Any given day can be filled with historic events, but some time has to pass before we recognize it as such. October 7, 1978, was one of those days. The Los Angeles Dodgers advanced to the World Series that night, and after the game was over, we turned on the radio.
Bob Seger’s “Hollywood Nights” peaked at Number 12 on the singles chart. It’s the quintessential Bob Seger record–a smart lyric about making your way in a world that wants to steal your money and break your heart, delivered with Seger’s trademark crunch. All-time classic lines: “She had been born with a face that would let her get her way/He saw that face and he lost all control.”Boston’s “Don’t Look Back” peaked at Number 4. We would have been surprised to know that it would be their last major hit for eight years, until “Amanda” in 1986.
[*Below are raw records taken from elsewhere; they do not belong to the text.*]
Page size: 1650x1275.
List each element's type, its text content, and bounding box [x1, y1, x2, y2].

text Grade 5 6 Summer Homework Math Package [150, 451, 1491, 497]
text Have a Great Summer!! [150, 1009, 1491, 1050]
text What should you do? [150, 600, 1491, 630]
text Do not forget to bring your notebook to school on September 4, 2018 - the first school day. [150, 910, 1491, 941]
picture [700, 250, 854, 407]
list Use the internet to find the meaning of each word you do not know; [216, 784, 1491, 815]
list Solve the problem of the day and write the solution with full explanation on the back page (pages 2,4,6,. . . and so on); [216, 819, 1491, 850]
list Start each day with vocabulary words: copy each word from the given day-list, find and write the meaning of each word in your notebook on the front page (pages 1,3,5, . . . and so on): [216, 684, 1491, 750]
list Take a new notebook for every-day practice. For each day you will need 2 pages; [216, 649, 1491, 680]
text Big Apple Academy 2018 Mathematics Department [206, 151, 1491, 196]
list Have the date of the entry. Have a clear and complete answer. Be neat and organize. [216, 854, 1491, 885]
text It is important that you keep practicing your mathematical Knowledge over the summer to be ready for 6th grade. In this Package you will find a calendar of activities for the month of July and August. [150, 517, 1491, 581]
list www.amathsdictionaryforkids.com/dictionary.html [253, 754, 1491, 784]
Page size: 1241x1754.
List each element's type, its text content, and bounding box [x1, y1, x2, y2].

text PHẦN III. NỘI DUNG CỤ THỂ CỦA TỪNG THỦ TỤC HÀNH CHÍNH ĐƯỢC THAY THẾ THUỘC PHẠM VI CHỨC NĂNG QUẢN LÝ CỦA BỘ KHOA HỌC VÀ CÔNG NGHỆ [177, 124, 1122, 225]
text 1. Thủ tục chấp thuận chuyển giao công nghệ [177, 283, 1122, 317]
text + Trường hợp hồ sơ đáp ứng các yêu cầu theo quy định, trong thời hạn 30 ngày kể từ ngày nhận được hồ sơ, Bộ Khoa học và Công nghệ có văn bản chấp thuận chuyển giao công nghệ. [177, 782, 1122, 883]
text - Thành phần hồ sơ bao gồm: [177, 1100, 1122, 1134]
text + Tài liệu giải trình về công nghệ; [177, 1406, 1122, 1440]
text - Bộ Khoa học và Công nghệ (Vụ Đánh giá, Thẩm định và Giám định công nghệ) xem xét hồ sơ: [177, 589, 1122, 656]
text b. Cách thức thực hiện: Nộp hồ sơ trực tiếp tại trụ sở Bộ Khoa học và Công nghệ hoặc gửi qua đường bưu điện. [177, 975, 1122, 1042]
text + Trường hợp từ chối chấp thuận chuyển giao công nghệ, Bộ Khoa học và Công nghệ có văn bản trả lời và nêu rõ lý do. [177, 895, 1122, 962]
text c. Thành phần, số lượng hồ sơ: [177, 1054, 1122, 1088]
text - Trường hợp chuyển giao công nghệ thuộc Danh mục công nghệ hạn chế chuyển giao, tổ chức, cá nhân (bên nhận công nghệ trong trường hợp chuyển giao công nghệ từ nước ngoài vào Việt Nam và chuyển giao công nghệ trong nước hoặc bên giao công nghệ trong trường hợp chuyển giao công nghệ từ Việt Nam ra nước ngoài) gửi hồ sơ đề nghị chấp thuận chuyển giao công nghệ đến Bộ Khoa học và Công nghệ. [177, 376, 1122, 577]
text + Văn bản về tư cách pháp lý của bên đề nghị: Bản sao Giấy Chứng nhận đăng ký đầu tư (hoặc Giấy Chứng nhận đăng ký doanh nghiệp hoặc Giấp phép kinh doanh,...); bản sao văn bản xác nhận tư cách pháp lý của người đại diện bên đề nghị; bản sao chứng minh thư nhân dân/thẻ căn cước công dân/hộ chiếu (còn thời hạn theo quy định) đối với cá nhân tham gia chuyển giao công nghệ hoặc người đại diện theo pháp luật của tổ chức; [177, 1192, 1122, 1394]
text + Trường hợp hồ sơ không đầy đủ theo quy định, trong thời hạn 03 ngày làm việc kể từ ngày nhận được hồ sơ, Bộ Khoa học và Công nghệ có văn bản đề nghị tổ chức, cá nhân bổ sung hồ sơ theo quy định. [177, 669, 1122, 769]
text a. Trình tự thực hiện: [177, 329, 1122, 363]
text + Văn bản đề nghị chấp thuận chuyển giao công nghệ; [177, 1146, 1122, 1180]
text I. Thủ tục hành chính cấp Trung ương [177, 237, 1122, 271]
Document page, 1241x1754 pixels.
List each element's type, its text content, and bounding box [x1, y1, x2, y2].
The Rolling Stones performed “Beast of Burden” and “Respectable” on Saturday Night Live. This was the night Mick grossed out America by licking Ron Wood’s cheek in mid-solo.
Toto’s first single, “Hold the Line,” was released. Can you think of an artist that sold more records and got less love than Toto? “Hold the Line” became a radio hit because it sounded like it should be one–perfect for both Top 40 and album-rock formats.
John Mellencamp celebrated his 27th birthday. It would be the last time he celebrated a birthday without having it mentioned on lists of notable birthdays, because by the time he would turn 28, the album Nothin’ Matters and What If It Did would be out, and the single “I Need a Lover” would be on its way up the charts.